Quel développement pour l'Afrique, 50 ans après les indépendances ?

Que fête-t-on aux commémorations des cinquante ans d'indépendance de pays Africains ? Le jour d'accès à l'indépendance de ces pays ou l'évolution de ceux-ci durant cette période, qui se révèle la plupart du temps catastrophique.

A la conférence Afro-asiatique des pays non alignés de Bandung à Java en 1955, le PIB de l'Inde ou de la Chine était alors bien inférieur à celui de la plupart des pays Africains.

Que s'est-il passé depuis les mouvements d'émancipation qui avaient suscité les plus grands espoirs, traduit par la chanson de Grand Kallé Indépendance chacha qui a fait le tour de l'Afrique ? Est-ce la confrontation de l'école des blancs et de la sagesse Africaine, décrite dans l'aventure ambiguë de Cheikh Hamidou Khan ; l'histoire violente en Afrique, avant la colonisation, relatée par Yambo Houologuem dans le devoir de violence,  bien loin de la Négritude idéalisée par Senghor ou la difficulté d'intégrer la richesse de la tradition de ces sociétés dans la modernité, décrite dans le soleil des indépendances par Ahmadou Kourouma, avec la désillusion collective des indépendances qui achève le démantèlement de la société traditionnelle, déjà entamé sous la colonisation ? Depuis 1989, vingt pays Africains connurent des conflits.

Dans la mentalité de l'occident, l'Afrique demeure une réserve de matières premières, agricoles et forestières, minerais et pétrole, allant de paire avec un faible niveau technologique et industriel et une fuite des forces vives et de la jeunesse vers l'Europe. Cette extraversion profite avant tout aux sociétés multinationales, sans retombée sur le niveau de vie des habitants. L'aide dans ce contexte n'est-il pas un palliatif à une pratique qu'il faudrait changer ? On assiste à une "ONGisation" pour suppléer les déficiences des services publics, structurant la société civile, mais privant l'Etat de ses fonctions. Idéologie du développement, monde des experts et des coopérants : le modèle est celui de l'occident.
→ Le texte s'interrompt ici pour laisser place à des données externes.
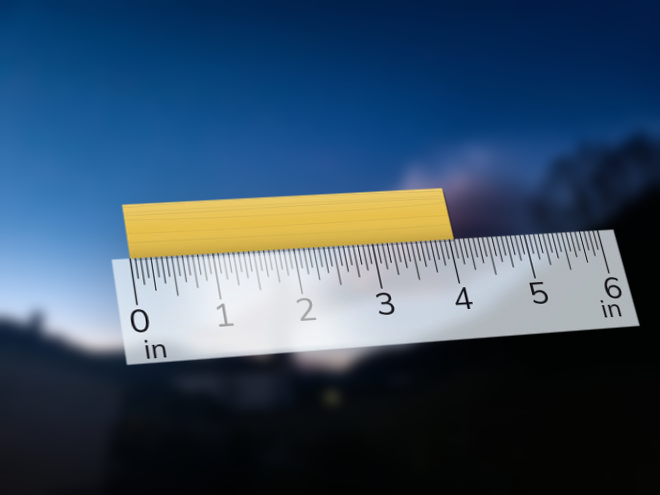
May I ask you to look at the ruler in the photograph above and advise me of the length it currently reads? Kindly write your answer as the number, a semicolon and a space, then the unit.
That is 4.0625; in
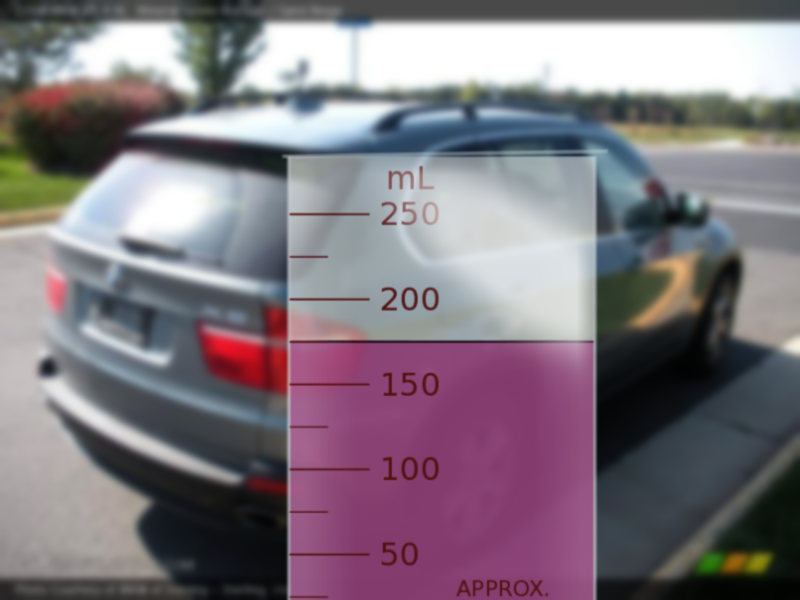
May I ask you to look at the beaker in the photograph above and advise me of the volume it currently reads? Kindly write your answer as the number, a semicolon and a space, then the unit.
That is 175; mL
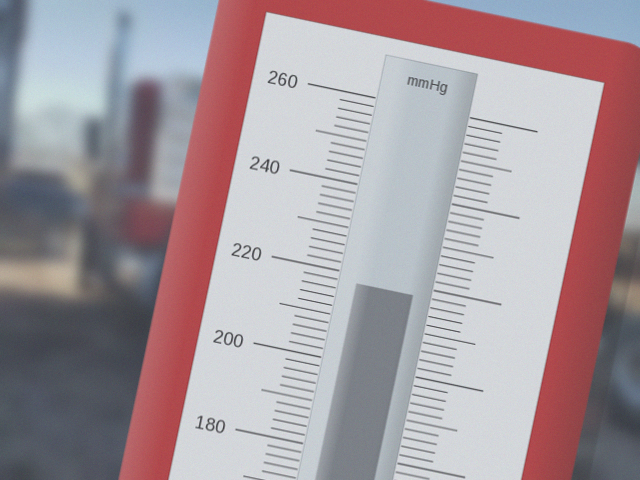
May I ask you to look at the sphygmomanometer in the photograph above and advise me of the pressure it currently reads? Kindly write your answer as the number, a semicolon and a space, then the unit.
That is 218; mmHg
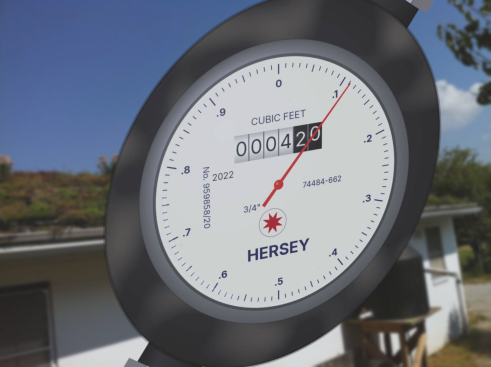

Les causes externes suffisent-elles seules à expliquer la situation actuelle du continent ? Quelle est la part interne ? Une abondante littérature existe sur ce "retard" alors que les analyses systématiques africaines sur les causes internes sont inexistantes. Mépris des productions locales, place des élites dans la prédation de ressources comme relais à l'occident ou maintenant à la Chine.

TRANSFORMER NOTRE FAÇON D'ÊTRE AFRICAIN ET EUROPÉEN

Ces Etats Africains sont emprisonnés dans des logiques de court terme, alimentaires et individuelles, sans implication dans ses responsabilités publiques, voir contre elle. Au terme des cinquante ans d'indépendance, l'Afrique reste confrontée à sa dépendance, auprès de ses anciennes métropoles mais également des bailleurs de fonds.

Ce type de relation a entrainé l'aliénation de tout modèle de développement propre à l'Afrique et à sa culture, qui devrait pouvoir intégrer "modernité" et "tradition". La vraie décolonisation passe par le rejet de l'Etat de type Européen : la question est donc politique et la réponse Africaine.

La culture n'est ni un frein, ni une composante secondaire du développement, elle est son essence même. Le développement ce n'est pas seulement la croissance, mais également l'accès à une existence intellectuelle et spirituelle satisfaisante ; ce n'est pas seulement avoir plus mais également être mieux.

La dynamique interne de chaque société doit être respectée et la mise en place et le leadership des programmes doit être confié par les bailleurs aux compétences locales, ainsi que les procédures administratives et financières. Pour cela il faut que les projets, dès leurs conceptions, intègrent la gouvernance et la réforme de l'Etat.

Il faut construire sur du long terme un partenariat multiple entre gouvernements, sociétés civiles, bailleurs, Organisations non gouvernementales, en se concentrant sur les administrations décentralisées, et en prenant en compte prioritairement les besoins de base des populations ; soins, éducation, nutrition…

L'Inde et la Chine ont su allier la tradition à la modernité, développer l'école et l'enseignement en s'appuyant sur leur propre langue, créer des Etats-nations et se sont approprié la science et la technologie.

Il est temps de changer le type de partenariat entre l'Afrique et l'Europe : une Afrique avec plus de lucidité et de courage, une Europe avec plus de modestie et de justice. C'est notre façon d'être Africain et Européen qu'il faut transformer, dans le respect de l'autre, afin de bâtir ensemble un monde meilleur.

Almouner Talibo, responsable de programmes de développement en Afrique, humanitaire et Didier Cannet, médecin, enseignant à l'Université, humanitaire.